Australia is among those echoing the call for temporary bans from upcoming events, including next year’s Olympic Games in Rio.
The Russian Sports Ministry, meanwhile, says it is ready to cooperate more closely with WADA to eradicate “any” irregularities on the part of the Russian anti-doping watchdog and accredited laboratory.
Casting a shadow over Russian sport
Sports Minister Vitaly Mutko agreed with the Kremlin, saying some of the problems listed in the report are unfounded and are casting a shadow over Russian sports as a whole.
“If we find cause to act, based on the Commission’s conclusions, or to make some decisions on behalf of the state or the anti-doping services, we will. But we can’t allow ourselves to cast a shadow over the other sportsmen who are training hard and win the medals honestly, we can’t accept this. And here we see an attempt to cast the shadow over Russian sport as a whole.”
He said half of the issues relating to the Moscow anti-doping laboratory can be rectified.
“Within the course of six months, about 30 WADA experts were studying the work of the laboratory, disintegrating it up to a single molecule,” said Mutko.“Eventually they ruled that its (the laboratory’s) work complies with WADA requirements.

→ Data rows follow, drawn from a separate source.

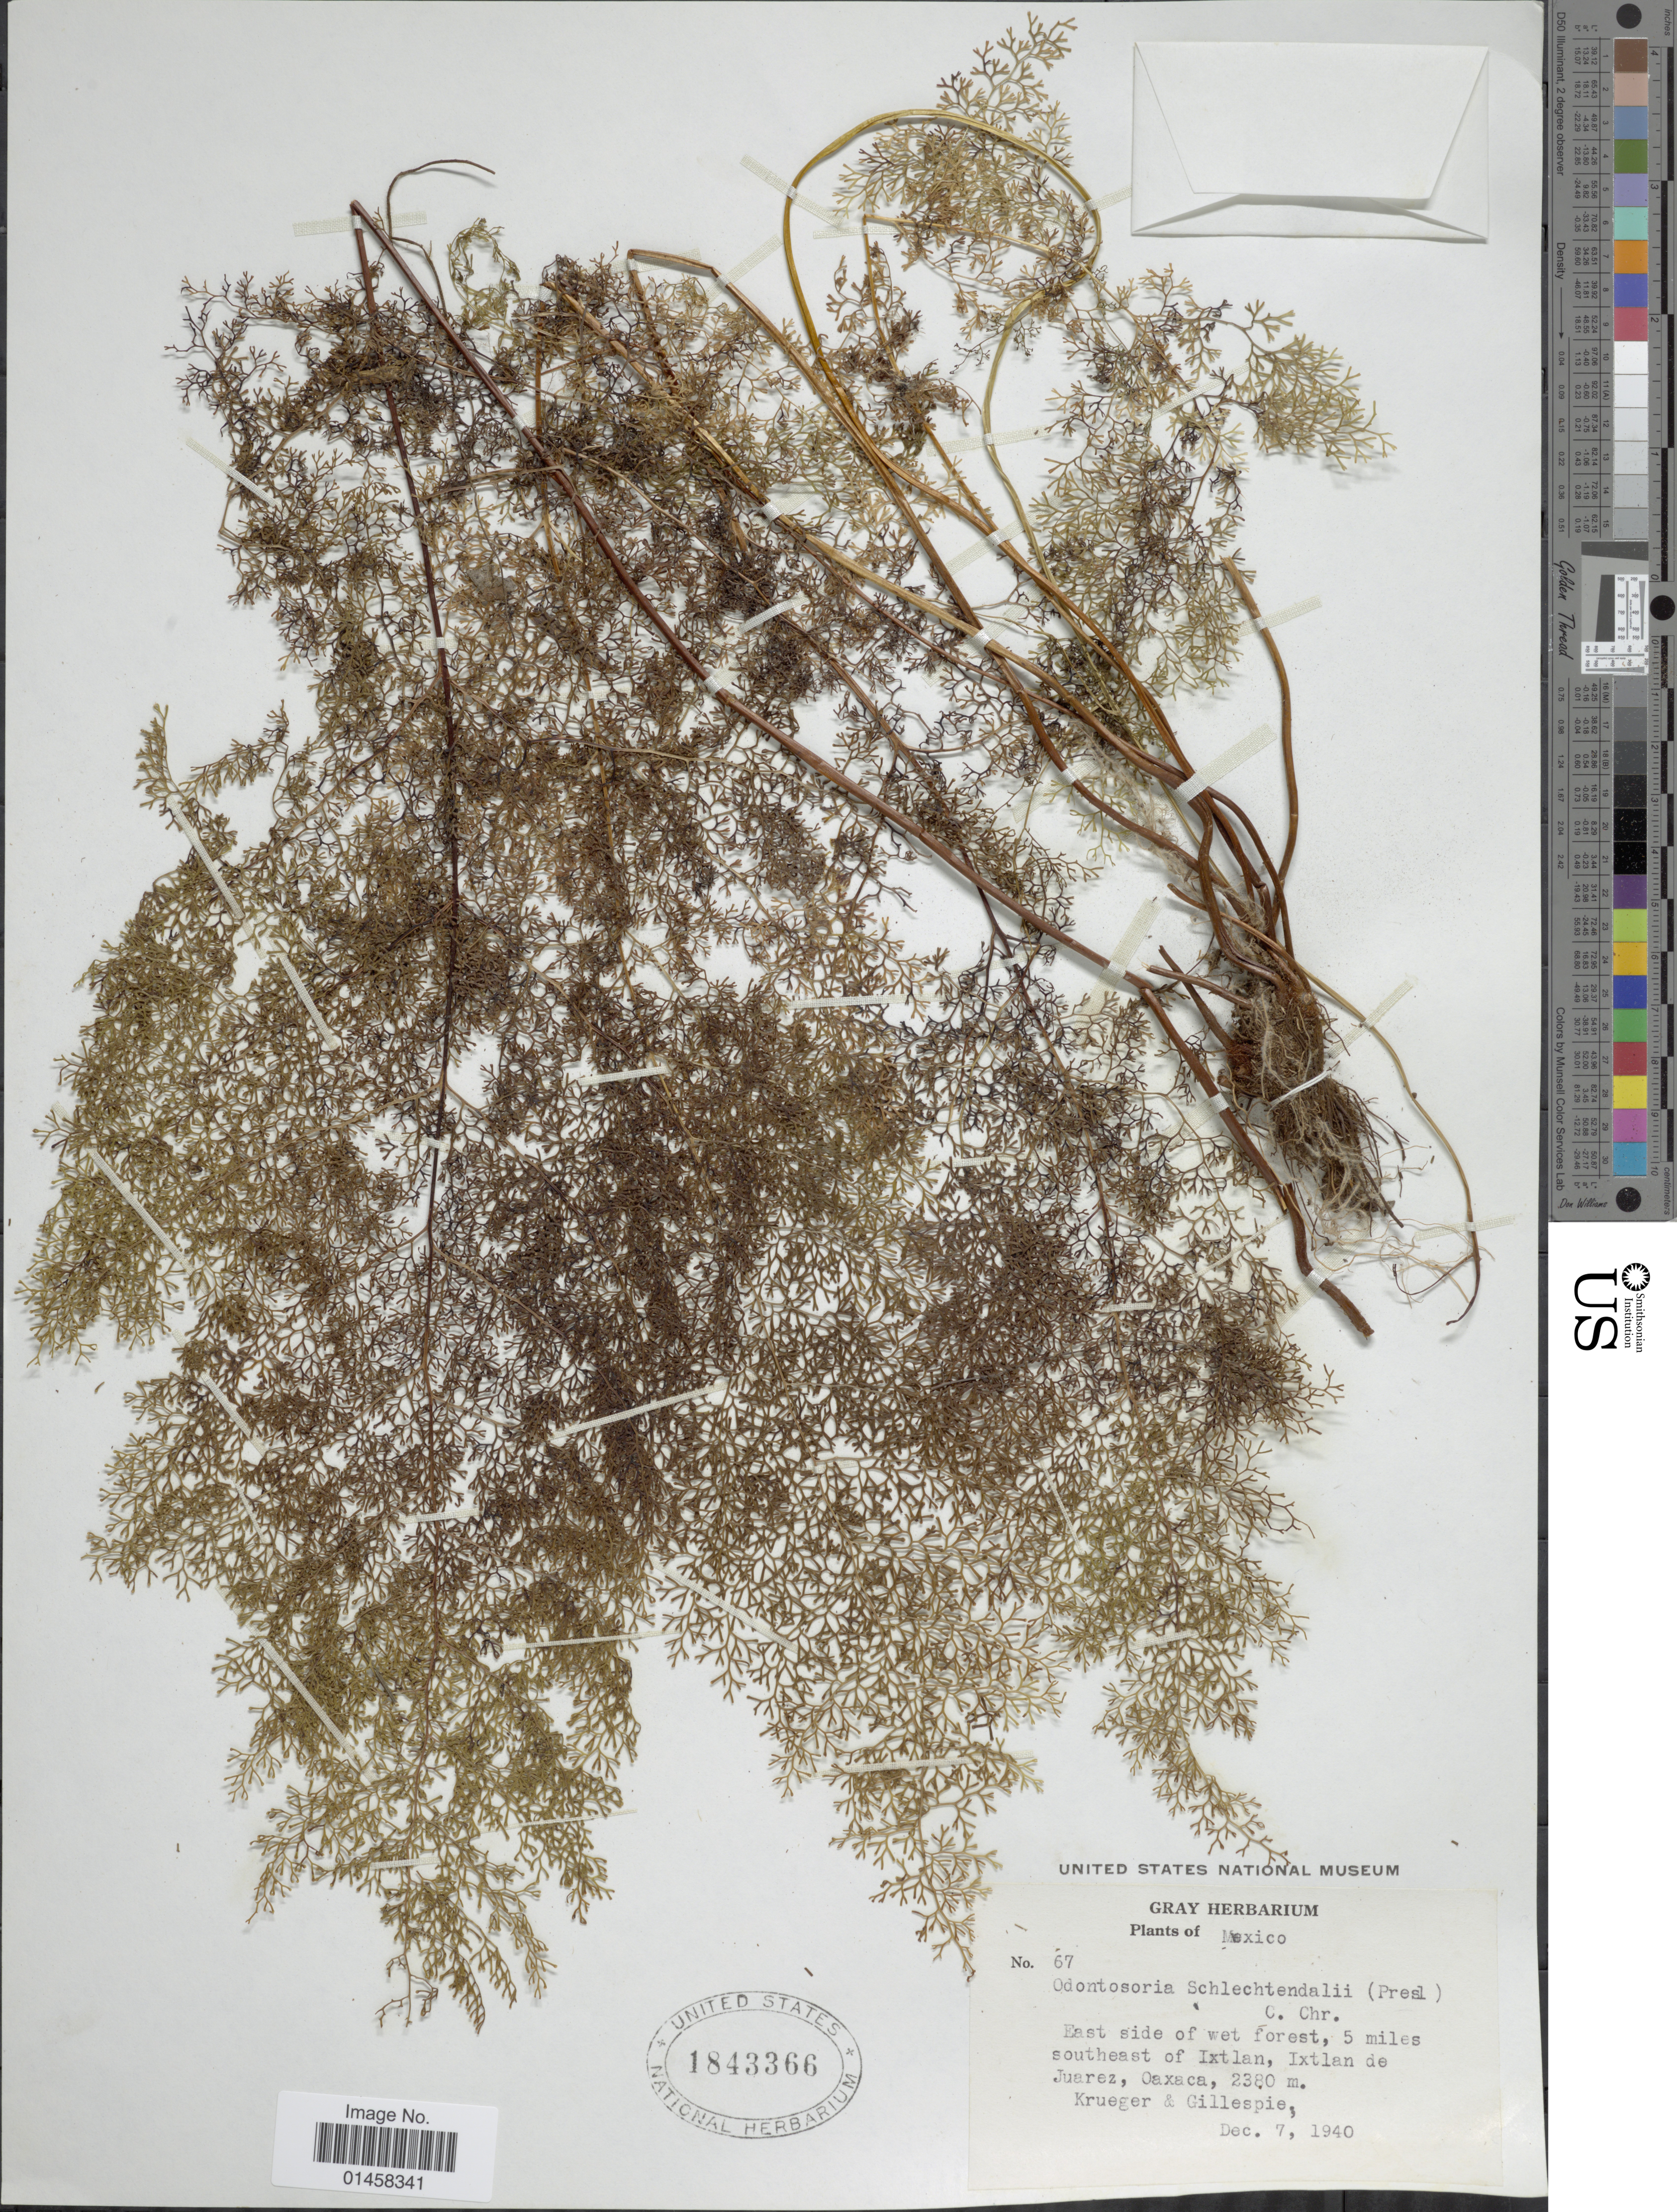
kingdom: Plantae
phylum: Tracheophyta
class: Polypodiopsida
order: Polypodiales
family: Lindsaeaceae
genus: Odontosoria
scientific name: Odontosoria schlechtendalii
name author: (C. Presl) C. Chr.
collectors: Krueger & -- Gillespie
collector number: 67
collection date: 1940-12-07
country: Mexico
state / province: Oaxaca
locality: East side of wet forest , 5 miles southeast of Ixtlan, Ixtlan de Juarez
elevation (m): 2380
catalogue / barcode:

“Afterwards, we hosted outstanding Olympic Games (2014),” the minister added. “We received not just Grade A, but Grade A++ for the work of the laboratory. Then we held the World Aquatics Championships in Kazan (July 24-August 9, 2015) and once again received the highest possible grade.”
“I have no clue what had happened over the past six months, but there are problems with the laboratory once more. Half of these problems can be rectified, if necessary, the other half has no proof except some allegations. There are no facts.”